▸ YOUR TASK: Pick out every line of the records that contains the word "locality", and copy each one. Match case exactly.

■ ■ ■ ■

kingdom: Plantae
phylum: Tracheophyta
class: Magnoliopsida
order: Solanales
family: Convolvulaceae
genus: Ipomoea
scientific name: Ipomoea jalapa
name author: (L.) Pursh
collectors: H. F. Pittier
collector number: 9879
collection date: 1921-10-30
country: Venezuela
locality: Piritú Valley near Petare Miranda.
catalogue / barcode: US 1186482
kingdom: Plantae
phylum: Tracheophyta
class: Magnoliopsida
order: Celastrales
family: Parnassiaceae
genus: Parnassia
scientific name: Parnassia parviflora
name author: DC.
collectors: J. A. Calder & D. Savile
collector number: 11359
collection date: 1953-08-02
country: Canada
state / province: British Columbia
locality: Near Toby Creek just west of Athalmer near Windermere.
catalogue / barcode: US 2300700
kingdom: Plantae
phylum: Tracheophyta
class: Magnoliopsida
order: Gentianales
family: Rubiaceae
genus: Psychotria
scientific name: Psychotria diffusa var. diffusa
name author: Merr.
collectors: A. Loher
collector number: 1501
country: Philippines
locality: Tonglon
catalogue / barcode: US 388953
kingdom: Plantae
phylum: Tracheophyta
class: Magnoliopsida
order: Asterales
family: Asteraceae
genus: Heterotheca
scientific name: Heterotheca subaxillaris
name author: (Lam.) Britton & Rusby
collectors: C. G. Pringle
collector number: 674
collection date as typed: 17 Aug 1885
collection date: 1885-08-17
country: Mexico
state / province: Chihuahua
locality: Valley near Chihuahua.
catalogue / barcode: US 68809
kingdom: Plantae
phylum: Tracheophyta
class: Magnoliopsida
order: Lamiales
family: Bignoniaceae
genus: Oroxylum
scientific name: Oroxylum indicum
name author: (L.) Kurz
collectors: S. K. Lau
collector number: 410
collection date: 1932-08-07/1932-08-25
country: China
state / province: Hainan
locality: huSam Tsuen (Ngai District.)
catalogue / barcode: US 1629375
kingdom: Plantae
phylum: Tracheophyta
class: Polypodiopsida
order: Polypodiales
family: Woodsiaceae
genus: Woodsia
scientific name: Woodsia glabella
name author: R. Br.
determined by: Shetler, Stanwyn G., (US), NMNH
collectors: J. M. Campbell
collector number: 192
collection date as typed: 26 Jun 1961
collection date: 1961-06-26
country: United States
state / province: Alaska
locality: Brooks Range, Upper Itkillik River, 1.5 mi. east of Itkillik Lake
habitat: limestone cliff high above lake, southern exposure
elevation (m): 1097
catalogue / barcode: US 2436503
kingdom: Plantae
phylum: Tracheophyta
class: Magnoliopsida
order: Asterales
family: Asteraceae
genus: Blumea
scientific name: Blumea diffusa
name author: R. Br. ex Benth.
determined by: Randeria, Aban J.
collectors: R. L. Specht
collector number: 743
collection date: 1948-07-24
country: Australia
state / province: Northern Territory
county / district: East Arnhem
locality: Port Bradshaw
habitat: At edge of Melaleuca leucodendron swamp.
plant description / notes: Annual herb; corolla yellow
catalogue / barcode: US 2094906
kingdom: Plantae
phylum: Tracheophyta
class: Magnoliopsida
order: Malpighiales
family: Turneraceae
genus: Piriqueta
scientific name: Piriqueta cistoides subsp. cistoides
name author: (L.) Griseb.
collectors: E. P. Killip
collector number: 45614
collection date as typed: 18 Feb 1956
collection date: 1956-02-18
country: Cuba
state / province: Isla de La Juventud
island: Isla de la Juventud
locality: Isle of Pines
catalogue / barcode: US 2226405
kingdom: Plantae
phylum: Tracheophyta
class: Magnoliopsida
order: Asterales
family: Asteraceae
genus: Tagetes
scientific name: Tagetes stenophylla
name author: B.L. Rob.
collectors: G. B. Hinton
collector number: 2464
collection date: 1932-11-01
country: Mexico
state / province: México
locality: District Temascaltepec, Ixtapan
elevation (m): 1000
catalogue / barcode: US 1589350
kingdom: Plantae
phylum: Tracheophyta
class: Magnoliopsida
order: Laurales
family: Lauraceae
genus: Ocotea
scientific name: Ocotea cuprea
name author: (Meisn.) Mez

■ ■ ■ ■

▸ PROBLEM SOLUTION:
locality: Piritú Valley near Petare Miranda.
locality: Near Toby Creek just west of Athalmer near Windermere.
locality: Tonglon
locality: Valley near Chihuahua.
locality: huSam Tsuen (Ngai District.)
locality: Brooks Range, Upper Itkillik River, 1.5 mi. east of Itkillik Lake
locality: Port Bradshaw
locality: Isle of Pines
locality: District Temascaltepec, Ixtapan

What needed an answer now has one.